Выбрать главу

А потом действие лекарства закончилось. Я этого не помню, но в период диких мук от процесса превращения мне причинили еще больше боли: выломали и вставили заново суставы конечностей, разрезали пальцы на руках и ногах. После всех изменений моего тела мне снова дали лекарство, и я снова стал способен мыслить. Пока что на уровне рефлексов. Все тело, переломанное и пересобранное, дико болело, я не мог пошевелиться, но зажили все травмы меньше, чем через неделю.

После того, как была обнаружена пещера и меня оттуда вытащили, начался наш путь через джунгли. Профессор ухаживал за мной как мог. Из-за меня группа продвигалась очень медленно – сперва меня несли на носилках, а после я учился идти сам – переставлял ноги очень вяло, неумело. Это вызывало возмущение в группе, но профессор убеждал своих спутников, что всем будет хуже, если я не научусь хотя бы какой-то самостоятельности.

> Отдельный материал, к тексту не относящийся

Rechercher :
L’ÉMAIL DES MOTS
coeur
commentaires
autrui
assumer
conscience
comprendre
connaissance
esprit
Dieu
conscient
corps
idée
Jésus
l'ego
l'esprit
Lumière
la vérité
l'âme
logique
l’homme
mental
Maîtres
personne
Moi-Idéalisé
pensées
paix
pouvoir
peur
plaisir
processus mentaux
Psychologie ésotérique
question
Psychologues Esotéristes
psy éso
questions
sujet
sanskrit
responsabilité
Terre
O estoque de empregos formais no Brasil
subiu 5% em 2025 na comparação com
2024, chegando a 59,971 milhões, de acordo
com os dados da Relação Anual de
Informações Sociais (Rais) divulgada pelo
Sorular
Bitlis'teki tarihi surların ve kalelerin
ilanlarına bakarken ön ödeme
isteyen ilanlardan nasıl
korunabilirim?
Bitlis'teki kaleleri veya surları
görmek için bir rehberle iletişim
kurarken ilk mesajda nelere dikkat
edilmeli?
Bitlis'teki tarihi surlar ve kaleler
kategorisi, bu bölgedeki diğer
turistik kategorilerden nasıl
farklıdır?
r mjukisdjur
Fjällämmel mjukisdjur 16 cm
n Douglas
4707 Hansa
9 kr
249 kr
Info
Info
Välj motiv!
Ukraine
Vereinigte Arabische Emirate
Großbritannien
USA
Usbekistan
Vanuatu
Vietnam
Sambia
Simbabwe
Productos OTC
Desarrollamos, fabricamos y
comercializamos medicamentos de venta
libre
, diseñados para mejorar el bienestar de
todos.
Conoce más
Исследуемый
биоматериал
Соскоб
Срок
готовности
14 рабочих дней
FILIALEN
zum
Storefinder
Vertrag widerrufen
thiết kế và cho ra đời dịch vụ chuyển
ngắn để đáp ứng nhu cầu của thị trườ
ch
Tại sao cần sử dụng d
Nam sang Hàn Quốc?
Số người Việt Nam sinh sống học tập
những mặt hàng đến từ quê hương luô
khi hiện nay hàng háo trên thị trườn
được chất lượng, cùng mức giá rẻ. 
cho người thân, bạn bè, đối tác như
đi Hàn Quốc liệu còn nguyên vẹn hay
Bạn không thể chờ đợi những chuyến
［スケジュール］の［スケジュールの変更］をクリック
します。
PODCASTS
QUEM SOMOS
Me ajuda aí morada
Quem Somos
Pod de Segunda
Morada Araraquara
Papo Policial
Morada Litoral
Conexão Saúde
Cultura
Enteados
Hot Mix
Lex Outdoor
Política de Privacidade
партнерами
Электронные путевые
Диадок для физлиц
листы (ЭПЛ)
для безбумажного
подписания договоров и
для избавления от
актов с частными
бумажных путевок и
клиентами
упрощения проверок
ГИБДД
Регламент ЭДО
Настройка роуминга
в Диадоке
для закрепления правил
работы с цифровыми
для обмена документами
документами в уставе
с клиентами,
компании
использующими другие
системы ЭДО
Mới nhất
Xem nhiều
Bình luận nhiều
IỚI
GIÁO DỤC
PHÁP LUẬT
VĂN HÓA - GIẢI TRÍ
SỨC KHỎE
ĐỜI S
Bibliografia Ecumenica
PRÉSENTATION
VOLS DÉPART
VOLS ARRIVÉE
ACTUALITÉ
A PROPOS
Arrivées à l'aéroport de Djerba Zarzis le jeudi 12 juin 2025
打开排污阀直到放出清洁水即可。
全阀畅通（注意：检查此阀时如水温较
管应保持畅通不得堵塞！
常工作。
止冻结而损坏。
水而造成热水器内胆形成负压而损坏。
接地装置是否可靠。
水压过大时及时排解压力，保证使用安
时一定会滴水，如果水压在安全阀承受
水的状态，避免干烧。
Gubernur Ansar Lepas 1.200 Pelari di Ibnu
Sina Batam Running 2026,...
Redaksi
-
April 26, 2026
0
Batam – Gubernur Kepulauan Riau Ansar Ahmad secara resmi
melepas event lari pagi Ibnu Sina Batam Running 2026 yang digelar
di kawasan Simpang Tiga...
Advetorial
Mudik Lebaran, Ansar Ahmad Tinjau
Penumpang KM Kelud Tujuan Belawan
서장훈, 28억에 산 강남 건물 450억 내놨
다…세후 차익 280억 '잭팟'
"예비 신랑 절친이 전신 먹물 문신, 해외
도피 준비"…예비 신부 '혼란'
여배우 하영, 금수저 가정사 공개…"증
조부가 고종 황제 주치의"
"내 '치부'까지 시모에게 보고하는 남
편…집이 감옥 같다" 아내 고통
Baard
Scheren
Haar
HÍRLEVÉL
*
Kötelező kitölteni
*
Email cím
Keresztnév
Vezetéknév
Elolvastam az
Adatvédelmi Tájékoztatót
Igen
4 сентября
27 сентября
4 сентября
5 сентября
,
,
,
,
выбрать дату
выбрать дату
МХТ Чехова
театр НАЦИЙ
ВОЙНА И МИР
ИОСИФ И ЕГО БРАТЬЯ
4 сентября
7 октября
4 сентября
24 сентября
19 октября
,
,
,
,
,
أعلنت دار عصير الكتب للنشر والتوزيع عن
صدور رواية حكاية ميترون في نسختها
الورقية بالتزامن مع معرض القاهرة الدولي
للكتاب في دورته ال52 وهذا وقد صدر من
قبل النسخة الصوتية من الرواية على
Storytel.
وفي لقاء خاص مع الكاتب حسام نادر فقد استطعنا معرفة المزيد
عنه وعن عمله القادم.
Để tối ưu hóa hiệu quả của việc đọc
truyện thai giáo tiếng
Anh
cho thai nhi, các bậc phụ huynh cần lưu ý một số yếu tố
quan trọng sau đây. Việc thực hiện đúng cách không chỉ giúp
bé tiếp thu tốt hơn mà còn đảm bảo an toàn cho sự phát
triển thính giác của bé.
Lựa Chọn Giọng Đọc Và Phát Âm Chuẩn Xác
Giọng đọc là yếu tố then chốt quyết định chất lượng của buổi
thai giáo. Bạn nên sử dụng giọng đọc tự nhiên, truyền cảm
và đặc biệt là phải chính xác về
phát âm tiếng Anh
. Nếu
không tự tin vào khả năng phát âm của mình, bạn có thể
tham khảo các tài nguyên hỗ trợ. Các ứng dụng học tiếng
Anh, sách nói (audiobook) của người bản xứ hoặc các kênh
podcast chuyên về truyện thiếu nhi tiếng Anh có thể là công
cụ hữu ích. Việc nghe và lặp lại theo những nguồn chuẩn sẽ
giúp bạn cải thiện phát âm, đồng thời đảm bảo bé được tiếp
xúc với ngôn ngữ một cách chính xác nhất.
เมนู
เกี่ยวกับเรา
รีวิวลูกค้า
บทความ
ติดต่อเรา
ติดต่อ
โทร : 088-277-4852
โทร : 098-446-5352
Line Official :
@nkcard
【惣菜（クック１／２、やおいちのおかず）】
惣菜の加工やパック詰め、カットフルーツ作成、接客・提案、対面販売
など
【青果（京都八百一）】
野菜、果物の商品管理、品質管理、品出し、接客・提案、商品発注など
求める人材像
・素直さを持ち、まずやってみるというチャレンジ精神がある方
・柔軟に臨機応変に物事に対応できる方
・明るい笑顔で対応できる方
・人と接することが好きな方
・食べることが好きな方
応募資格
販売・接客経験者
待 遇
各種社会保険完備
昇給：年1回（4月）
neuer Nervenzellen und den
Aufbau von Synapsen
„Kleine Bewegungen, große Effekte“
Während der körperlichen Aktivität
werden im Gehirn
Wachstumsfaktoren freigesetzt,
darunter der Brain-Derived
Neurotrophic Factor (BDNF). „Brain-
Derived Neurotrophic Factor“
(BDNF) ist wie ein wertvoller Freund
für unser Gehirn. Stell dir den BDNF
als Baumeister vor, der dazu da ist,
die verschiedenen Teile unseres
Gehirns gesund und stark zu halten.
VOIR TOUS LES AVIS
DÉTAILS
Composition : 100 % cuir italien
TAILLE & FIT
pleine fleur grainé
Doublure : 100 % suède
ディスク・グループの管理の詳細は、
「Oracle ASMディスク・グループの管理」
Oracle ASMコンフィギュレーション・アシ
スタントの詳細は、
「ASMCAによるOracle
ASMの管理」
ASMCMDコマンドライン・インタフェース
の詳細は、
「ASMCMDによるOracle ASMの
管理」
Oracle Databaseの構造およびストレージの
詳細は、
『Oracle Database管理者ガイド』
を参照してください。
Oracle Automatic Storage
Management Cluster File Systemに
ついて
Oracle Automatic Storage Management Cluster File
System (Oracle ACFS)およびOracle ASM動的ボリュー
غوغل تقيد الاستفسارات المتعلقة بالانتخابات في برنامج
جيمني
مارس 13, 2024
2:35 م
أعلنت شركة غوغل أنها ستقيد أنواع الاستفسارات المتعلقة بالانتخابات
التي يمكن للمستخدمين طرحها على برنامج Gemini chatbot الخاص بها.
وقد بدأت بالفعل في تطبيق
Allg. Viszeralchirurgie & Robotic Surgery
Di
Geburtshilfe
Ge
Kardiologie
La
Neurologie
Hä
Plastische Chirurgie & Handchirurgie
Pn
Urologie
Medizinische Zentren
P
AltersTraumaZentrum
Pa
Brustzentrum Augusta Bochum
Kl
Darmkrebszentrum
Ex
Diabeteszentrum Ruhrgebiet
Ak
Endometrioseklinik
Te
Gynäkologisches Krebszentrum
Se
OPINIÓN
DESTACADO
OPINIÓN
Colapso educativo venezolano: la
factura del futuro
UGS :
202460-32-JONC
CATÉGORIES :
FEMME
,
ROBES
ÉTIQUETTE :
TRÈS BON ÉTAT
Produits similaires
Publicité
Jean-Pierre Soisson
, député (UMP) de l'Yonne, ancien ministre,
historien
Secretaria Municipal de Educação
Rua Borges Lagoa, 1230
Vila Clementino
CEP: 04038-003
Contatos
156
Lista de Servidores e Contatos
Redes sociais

Профессор стал учить меня: сдерживать жидкости организма, управляться с конечностями (сложнее всего было овладеть мелкой моторикой – пальцы не слушались очень долго), он научил меня стоять и сидеть, ходить, есть приборами, застегивать одежду. Спустя две недели у меня начали расти волосы, а кожа под солнцем джунглей потемнела и стала напоминать кожу туземцев, которых в экспедиции было очень много. К слову, потом, когда мы остались с профессором одни, она снова изменила цвет и стала такой, какую вы видите прямо сейчас: кожей обывателя промышленного города. Профессор назвал это мимикрией, способностью маскироваться. Профессор много со мной говорил, очень много – он научил меня разговаривать, и он же дал мне имя. Келпи. Из-за тех звуков, которые я произносил, когда меня нашли: «Клпл, клпл, клпл». Это сейчас я понимаю значимость имени, но тогда я, конечно же, не понимал, что, получив его, я перестал быть диким зверем, просто тварью из джунглей – я стал одним из тех, на кого был похож. И это многим не понравилось. То, что я получил имя, еще сильнее раззадорило наших спутников…

Многие в экспедиции были настроены против меня. Кто-то не понимал, почему профессор вообще со мной возится, другие пытались испортить или отнять лекарство, кто-то хотел заполучить меня себе, но практически все сходились во мнении, что они проделали такой долгий путь, подвергались опасностям и рисковали жизнями не для того, чтобы привезти из джунглей какого-то бессмысленного человечишку. Они шли за Черным Мотыльком и желали получить Черного Мотылька. И из-за злости, из-за своей ярости и ненависти они стали опрометчивыми, неосмотрительными. Эмоции, которые они ко мне испытывали, ослепили их, а джунгли не прощают слепоты. Кто-то не проверил однажды свой спальный мешок, и туда заползли ядовитые пауки. Кто-то отравился недоспелыми плодами дерева ферун. Кто-то вместо того, чтобы глядеть под ноги, сверлил меня злобным взглядом и угодил ногой в ловушку туземцев. Так продолжалось, пока из всей группы не осталось всего лишь пятеро человек, помимо нас с профессором. И, разумеется, они стали винить меня во всех их бедах. Кто-то вспомнил поверье о проклятии. Они захотели вспороть меня, вытащить Черного Мотылька на свет, но лишь для того, чтобы тут же его убить и уже мертвого привезти в Габен. Они выждали, когда профессор заснет, и схватили нас троих: его, меня и мистера Робертсона, который единственный среди всех был на нашей стороне. Они связали нас и приготовили ножи. Профессор пытался объяснить им, что я живой, что я умею думать, чувствовать, что я не просто какой-то… костюм для Черного Мотылька, ходячая утроба. Что я – человек. Но они только смеялись над его словами. «Человек?- говорили они.- Нет уж, это просто тварь, злобный дух, который проклял экспедицию и своими колдовскими силами задурманил вам голову, профессор!» Они считали, что, пока они все не окончили свои дни в этом отвратном болоте, от меня нужно избавиться.